Article Database

Sounds
August 19, 1989

Author: Andy Ross

All trashed up and nowhere to go

Alice Cooper
'Trash'

(Epic 4651301/CD) ** 1/2

Woodstock, bloody woodstock. Not that Alice Cooper was there of course. On the contrary, nigh on two decades back, Alice Cooper represented a genuinely threatening, subversive alternative to all that hippy detritus (and at Woodstock most of the acts were, and still are, unmitigated drivel).

Then, Alice Cooper rubbed shoulder with label affiliates The Mothers Of Invention and Captain Beefheart, and released an album called 'Pretties For You', which featured a sleeve illustration of a young lady waving her knickers in a guy's face. More anarchistically still, the singer - a man - called himself Alice. Wild or what?

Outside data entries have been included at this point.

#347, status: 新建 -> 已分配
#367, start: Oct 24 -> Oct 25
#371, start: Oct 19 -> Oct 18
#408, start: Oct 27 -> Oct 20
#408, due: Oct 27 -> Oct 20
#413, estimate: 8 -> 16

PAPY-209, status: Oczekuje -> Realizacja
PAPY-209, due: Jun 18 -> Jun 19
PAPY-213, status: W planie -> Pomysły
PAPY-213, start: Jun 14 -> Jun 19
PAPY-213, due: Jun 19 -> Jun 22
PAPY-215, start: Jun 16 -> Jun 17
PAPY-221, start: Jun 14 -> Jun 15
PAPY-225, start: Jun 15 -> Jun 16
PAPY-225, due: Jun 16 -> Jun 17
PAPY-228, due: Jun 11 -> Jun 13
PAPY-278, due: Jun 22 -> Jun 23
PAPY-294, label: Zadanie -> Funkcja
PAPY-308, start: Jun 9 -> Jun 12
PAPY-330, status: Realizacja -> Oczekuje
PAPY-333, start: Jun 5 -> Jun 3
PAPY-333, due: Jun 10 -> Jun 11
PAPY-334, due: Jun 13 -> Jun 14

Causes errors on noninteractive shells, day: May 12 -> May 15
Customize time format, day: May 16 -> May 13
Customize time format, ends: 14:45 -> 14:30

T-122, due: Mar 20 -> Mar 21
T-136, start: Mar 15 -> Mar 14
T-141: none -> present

Alice Cooper is not a woman's name any longer. The meaning, as with the threat, is long gone. With 'Trash' the primer mover behind those still challenging pop landmarks, 'School's Out' and 'Elected', has seen the light and switched it on. Old hits and past glories don't necessarily add up to a great pension - 'Trash' does. 'Trash' is a Bon Jovi album with the occasional concession to the raw, undiluted rock and roll of Cher.

If you like 'Poison', you'll like 'Trash'. 'Poison' ('Livin' On A Prayer') opens the album. By track three it's back again, this time masquerading under the title 'House Of Fire' ('Livin' On A Prayer'). the best Bon Jovi track, though, opens side two and is called 'Bed Of Nails'. A particularly good pop song (gosh). The one track which doesn't sound in the least like Bon Jovi, 'Hell Is Living Without You', is - with a perverse logic - the one actually co-written by Jon Boy.

Of course the material on this album is pretty good, as far as it goes. In its own way, a fine song like 'This Maniac's In Love With You' is as predictable as any PWL product, with the wild card extra ingredient of humour.

'Trash' is so safe - Tina Turner could comfortably cover every track. And yes, now Alice could play Woodstock. Danger, excitement - Alice doesn't live there any more.